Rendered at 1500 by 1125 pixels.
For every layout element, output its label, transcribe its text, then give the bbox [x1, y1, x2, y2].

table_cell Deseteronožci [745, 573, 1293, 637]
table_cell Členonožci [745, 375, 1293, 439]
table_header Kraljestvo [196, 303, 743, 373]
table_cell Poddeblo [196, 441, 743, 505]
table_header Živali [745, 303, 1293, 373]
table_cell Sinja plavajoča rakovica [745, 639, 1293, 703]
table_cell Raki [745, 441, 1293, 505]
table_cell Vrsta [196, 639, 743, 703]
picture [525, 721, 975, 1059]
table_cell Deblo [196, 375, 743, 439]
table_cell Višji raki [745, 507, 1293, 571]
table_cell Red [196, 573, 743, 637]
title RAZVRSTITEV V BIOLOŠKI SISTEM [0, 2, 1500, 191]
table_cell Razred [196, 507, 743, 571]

____

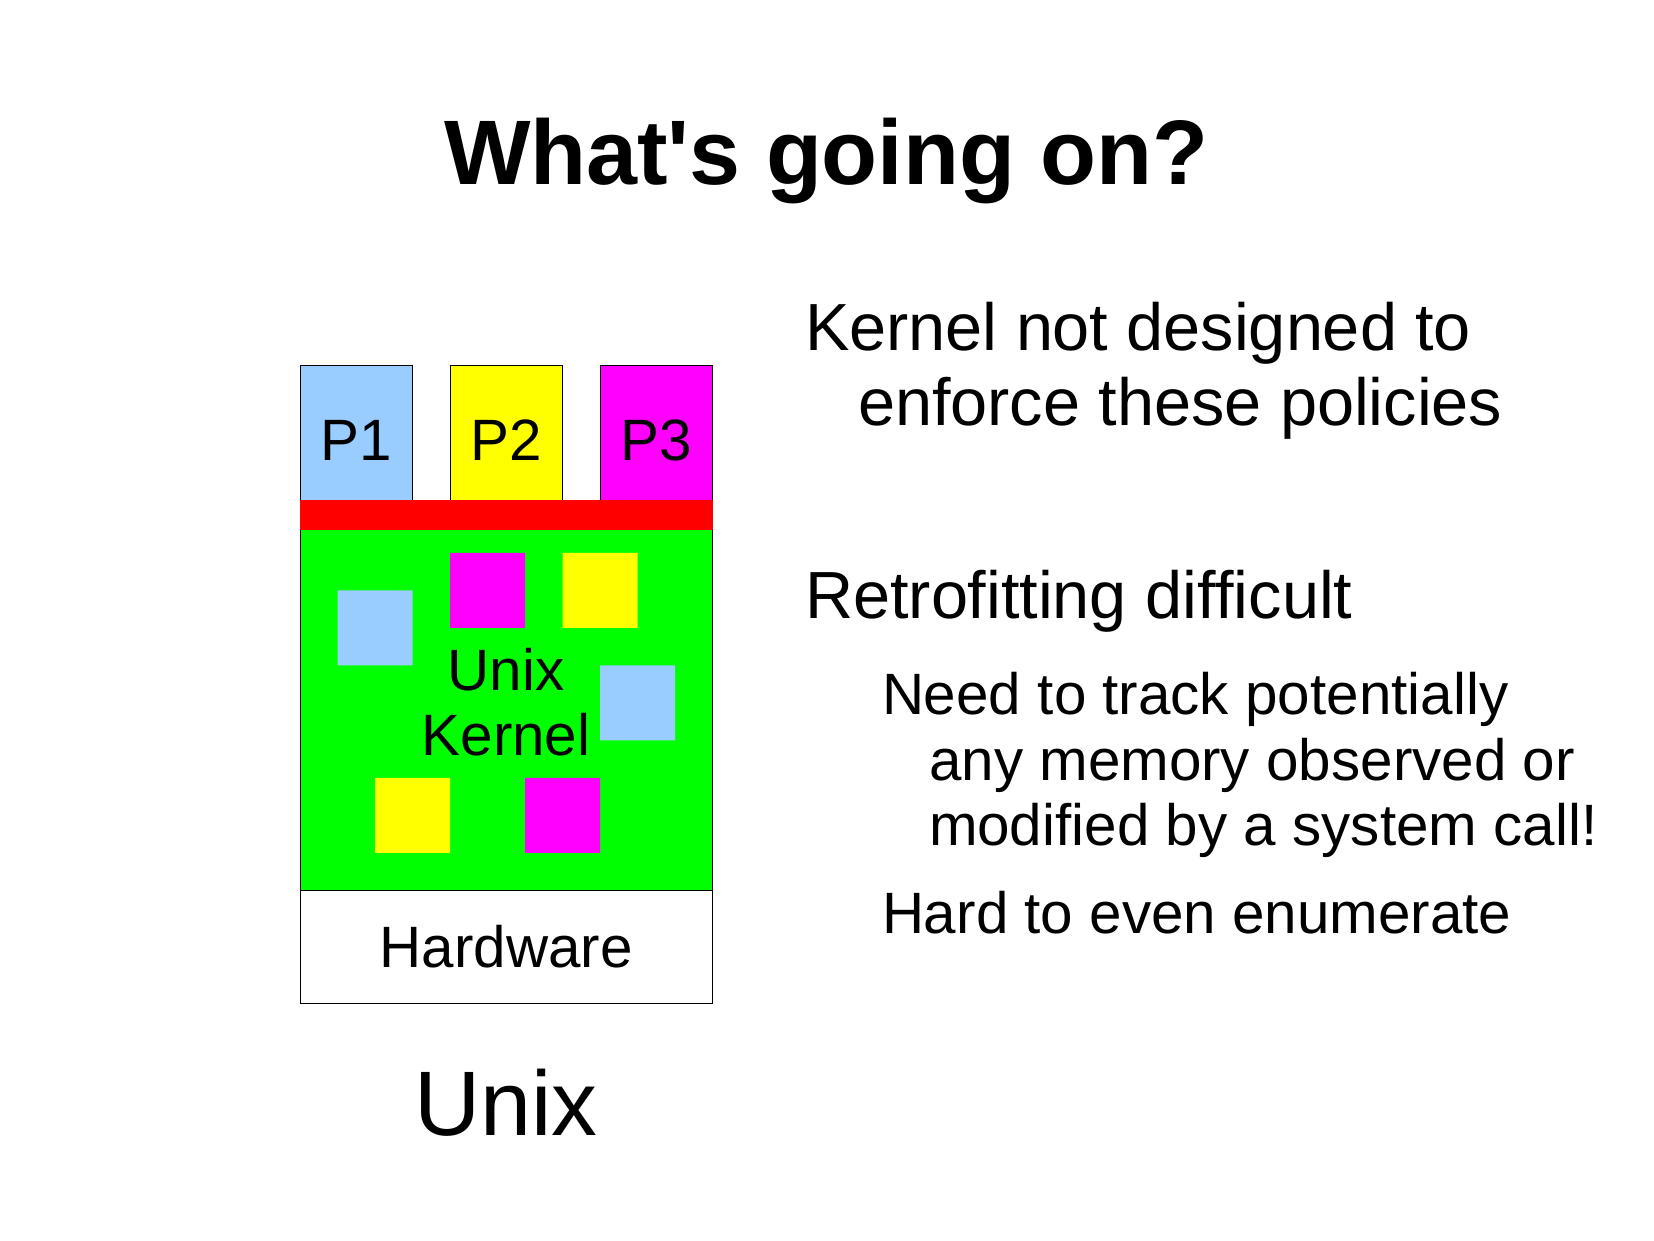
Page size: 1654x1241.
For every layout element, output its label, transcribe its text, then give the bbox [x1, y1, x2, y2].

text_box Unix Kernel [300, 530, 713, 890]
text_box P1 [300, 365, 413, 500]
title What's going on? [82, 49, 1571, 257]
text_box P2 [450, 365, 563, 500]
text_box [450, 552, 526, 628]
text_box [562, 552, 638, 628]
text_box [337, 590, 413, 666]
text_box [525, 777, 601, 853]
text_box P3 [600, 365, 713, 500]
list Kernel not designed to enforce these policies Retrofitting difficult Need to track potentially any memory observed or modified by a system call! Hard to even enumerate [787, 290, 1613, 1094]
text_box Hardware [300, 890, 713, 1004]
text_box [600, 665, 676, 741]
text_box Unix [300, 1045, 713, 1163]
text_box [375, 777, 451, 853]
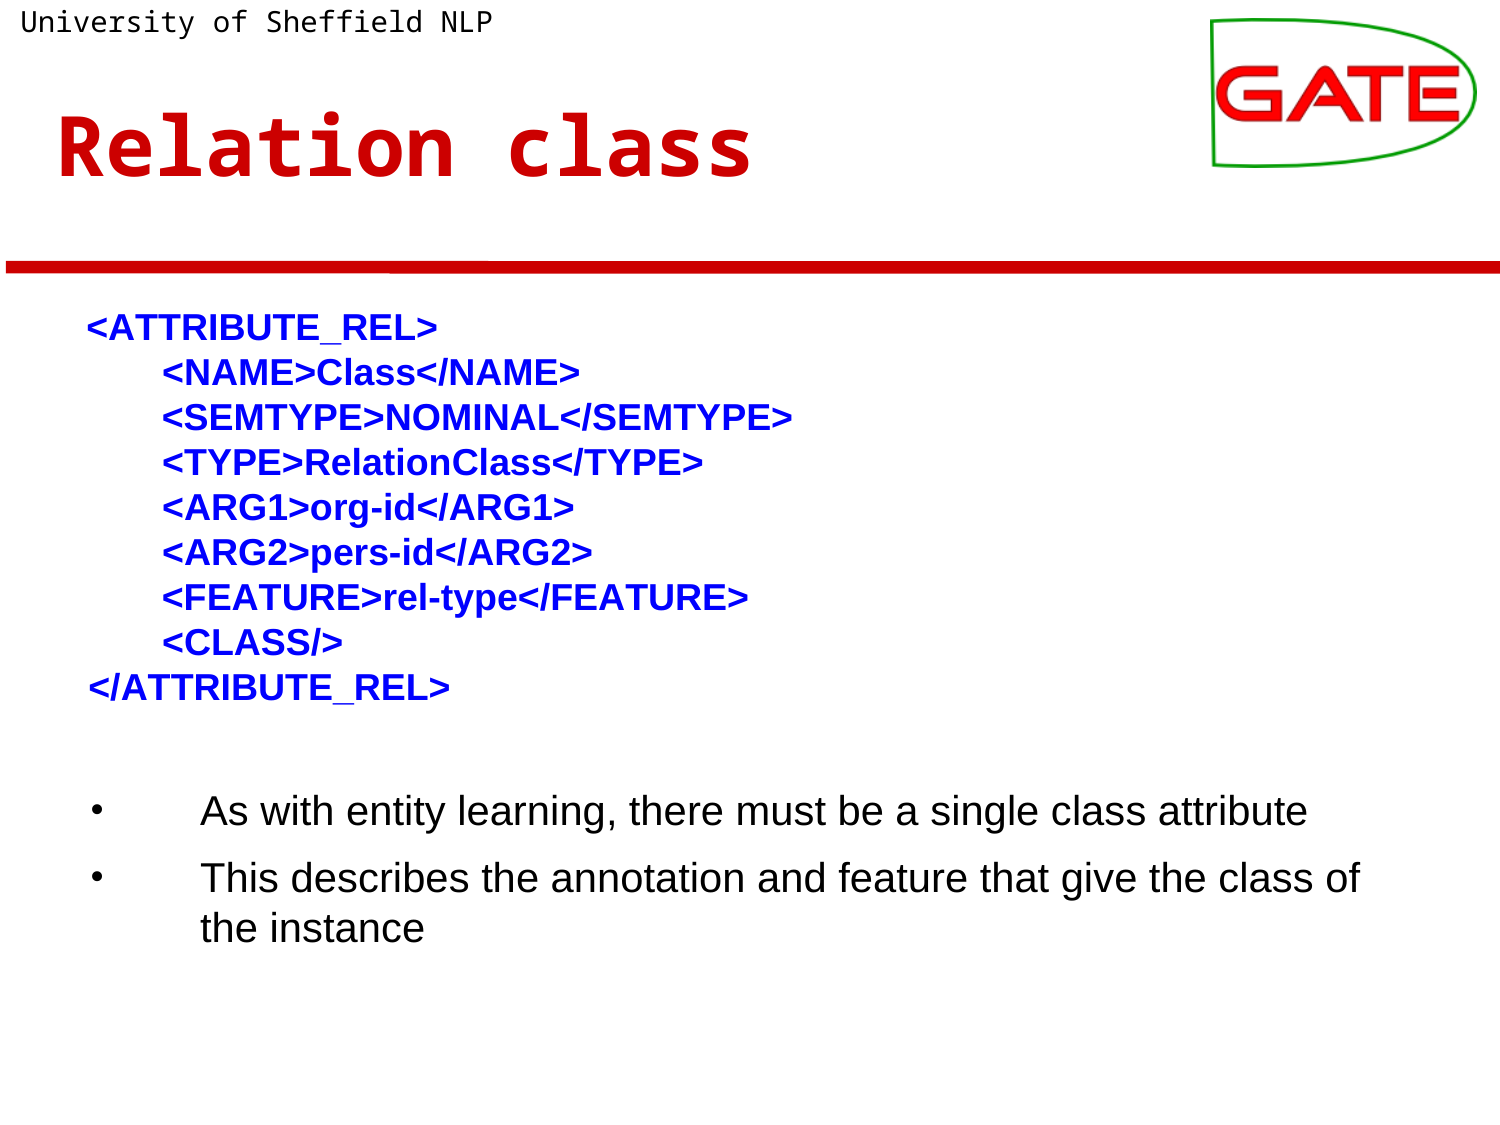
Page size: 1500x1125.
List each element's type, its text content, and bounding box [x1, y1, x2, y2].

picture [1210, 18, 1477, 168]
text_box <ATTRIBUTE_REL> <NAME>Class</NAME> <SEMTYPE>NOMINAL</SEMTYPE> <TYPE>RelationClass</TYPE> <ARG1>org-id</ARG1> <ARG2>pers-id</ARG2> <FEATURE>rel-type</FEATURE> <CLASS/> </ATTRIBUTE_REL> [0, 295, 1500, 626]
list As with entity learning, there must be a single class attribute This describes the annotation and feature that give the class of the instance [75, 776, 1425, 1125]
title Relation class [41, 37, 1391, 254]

____

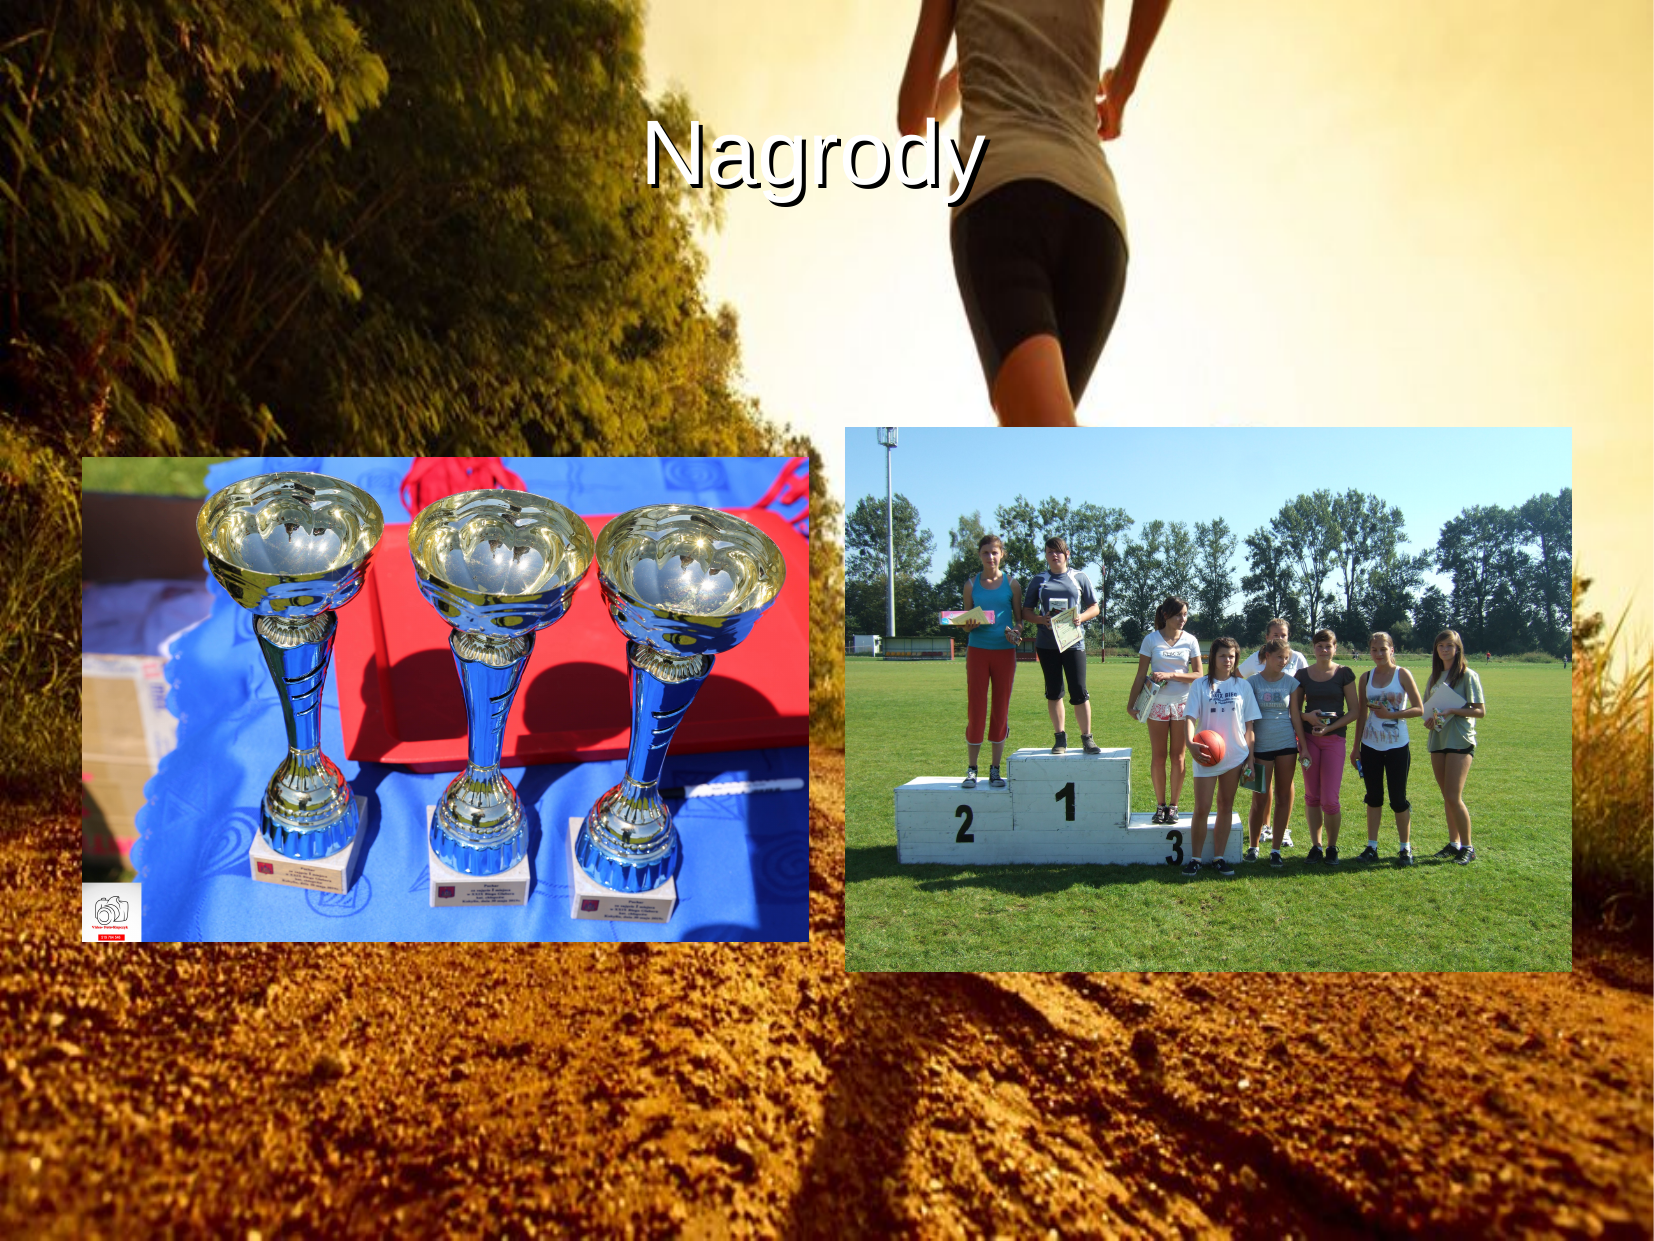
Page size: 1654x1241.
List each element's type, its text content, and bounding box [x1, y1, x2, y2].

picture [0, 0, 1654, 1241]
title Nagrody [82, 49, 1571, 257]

____

What the task asks →
Rewrite everything from the line containing "Rendered at 1500 by 1125 pixels." down to the line containing "table_cell Razred [196, 507, 743, 571]", both included, as a numbered list, leaving out any blank lines.

The response →
1. Rendered at 1500 by 1125 pixels.
2. For every layout element, output its label, transcribe its text, then give the bbox [x1, y1, x2, y2].
3. table_cell Deseteronožci [745, 573, 1293, 637]
4. table_cell Členonožci [745, 375, 1293, 439]
5. table_header Kraljestvo [196, 303, 743, 373]
6. table_cell Poddeblo [196, 441, 743, 505]
7. table_header Živali [745, 303, 1293, 373]
8. table_cell Sinja plavajoča rakovica [745, 639, 1293, 703]
9. table_cell Raki [745, 441, 1293, 505]
10. table_cell Vrsta [196, 639, 743, 703]
11. picture [525, 721, 975, 1059]
12. table_cell Deblo [196, 375, 743, 439]
13. table_cell Višji raki [745, 507, 1293, 571]
14. table_cell Red [196, 573, 743, 637]
15. title RAZVRSTITEV V BIOLOŠKI SISTEM [0, 2, 1500, 191]
16. table_cell Razred [196, 507, 743, 571]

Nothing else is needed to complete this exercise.